Le tre domande solo connesse e, al di là dei semplici enunciati, manifestano una posizione coerente: la giustizia è stata fatta e i giudici non hanno tenuto conto della prescrizione dei fatti; più esattamente, hanno ritenuto che, se i fatti di pedofilia del prete incriminato non erano prescritti, non c’era stata da parte del cardinale un’azione di giustizia presso lo stato francese, perché aveva ricevuto dalle autorità romane un’indicazione riguardo a questo prete per atti di pedofilia, ma questa indicazione lo invitava alla discrezione.
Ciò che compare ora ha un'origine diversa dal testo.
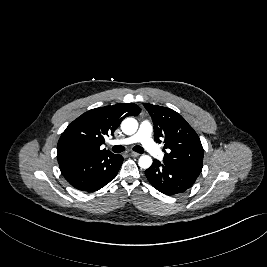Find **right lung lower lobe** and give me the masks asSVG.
Segmentation results:
<instances>
[{"label": "right lung lower lobe", "instance_id": "obj_1", "mask_svg": "<svg viewBox=\"0 0 267 267\" xmlns=\"http://www.w3.org/2000/svg\"><path fill=\"white\" fill-rule=\"evenodd\" d=\"M122 163L123 157L112 153L61 163L59 167L73 187L81 191L93 192L113 180Z\"/></svg>", "mask_w": 267, "mask_h": 267}]
</instances>
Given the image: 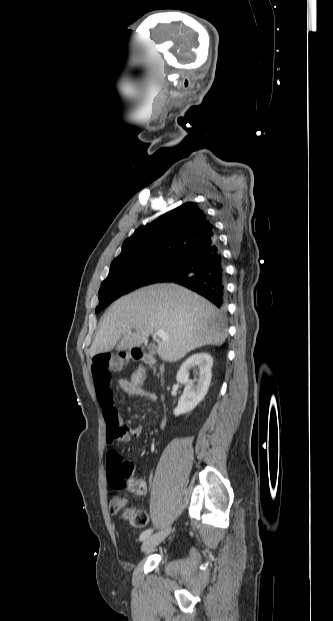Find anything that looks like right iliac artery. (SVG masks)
Wrapping results in <instances>:
<instances>
[{"label": "right iliac artery", "mask_w": 333, "mask_h": 621, "mask_svg": "<svg viewBox=\"0 0 333 621\" xmlns=\"http://www.w3.org/2000/svg\"><path fill=\"white\" fill-rule=\"evenodd\" d=\"M151 533H152V529H147L143 531L140 535V540L141 541L145 540Z\"/></svg>", "instance_id": "1"}]
</instances>
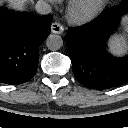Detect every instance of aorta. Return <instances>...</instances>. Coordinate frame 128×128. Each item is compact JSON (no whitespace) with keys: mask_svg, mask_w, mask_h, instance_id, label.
Here are the masks:
<instances>
[{"mask_svg":"<svg viewBox=\"0 0 128 128\" xmlns=\"http://www.w3.org/2000/svg\"><path fill=\"white\" fill-rule=\"evenodd\" d=\"M63 45V40L61 36L56 34H51L46 39V46L51 51L59 50Z\"/></svg>","mask_w":128,"mask_h":128,"instance_id":"aorta-1","label":"aorta"}]
</instances>
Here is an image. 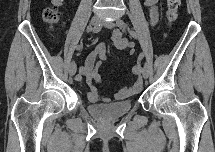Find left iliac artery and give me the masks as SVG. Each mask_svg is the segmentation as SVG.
Wrapping results in <instances>:
<instances>
[{
    "instance_id": "44dca946",
    "label": "left iliac artery",
    "mask_w": 215,
    "mask_h": 152,
    "mask_svg": "<svg viewBox=\"0 0 215 152\" xmlns=\"http://www.w3.org/2000/svg\"><path fill=\"white\" fill-rule=\"evenodd\" d=\"M116 24L118 27L128 30V32L130 33V35L133 38H135V39L138 38L137 34L133 30H131L123 20H117ZM138 57L141 59L142 57H144V54L140 53V55ZM145 65H147V64H145ZM138 72L140 74L143 72V67L141 65L138 67Z\"/></svg>"
}]
</instances>
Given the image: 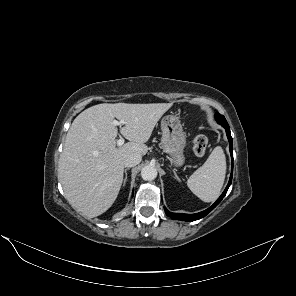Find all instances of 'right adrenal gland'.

Il cardinale ha seguito l’indicazione di Roma e non ha quindi avvertito le autorità giudiziarie francesi. In seguito, i fatti prescritti saranno resi pubblici e porteranno a una doppia condanna del prete tanto da parte della giustizia civile come da parte dei giudici ecclesiastici.

Scegliendo di condannare il cardinale a una pena di sei mesi con la condizionale, senza che questa fosse stata richiesta dal procuratore, i giudici hanno voluto ritenere “colpevole” la negligenza di non aver denunciato il prete per mantenere questo “silenzio” interno alla Chiesa, anche se già una sanzione ecclesiastica e un avvertimento c’erano stati all’interno. È questa “omertà” che non è più accettabile da parte della giustizia e dell’opinione pubblica.

Seguendo l’indicazione dei suoi avvocati, che l’hanno spinto a fare ricorso in appello, il cardinale e i suoi consiglieri cercano di verificare questa determinazione del diritto che condanna il silenzio dei responsabili che sanno e scelgono la copertura e fanno così correre rischi a possibili nuove vittime…

Presentando le sue dimissioni a papa Francesco, Philippe Barbarin agisce secondo la sua coscienza e la sua fede di cristiano. Accetta di riconoscersi peccatore, fa suo il silenzio anche se questo gli era stato consigliato dalle autorità romane.

Rimettendosi a papa Francesco, è coerente con la fede cristiana e con l’impegno del papa della tolleranza zero per gli atti di pedofilia che, nell’ordine della carità, non sono mai “prescritti”. «Quello che voi avete fatto a uno di questi piccoli che sono miei fratelli, l’avete fatto a me». È la forza esigente della “carità”, di cui dobbiamo, con la grazia di Dio, essere i testimoni.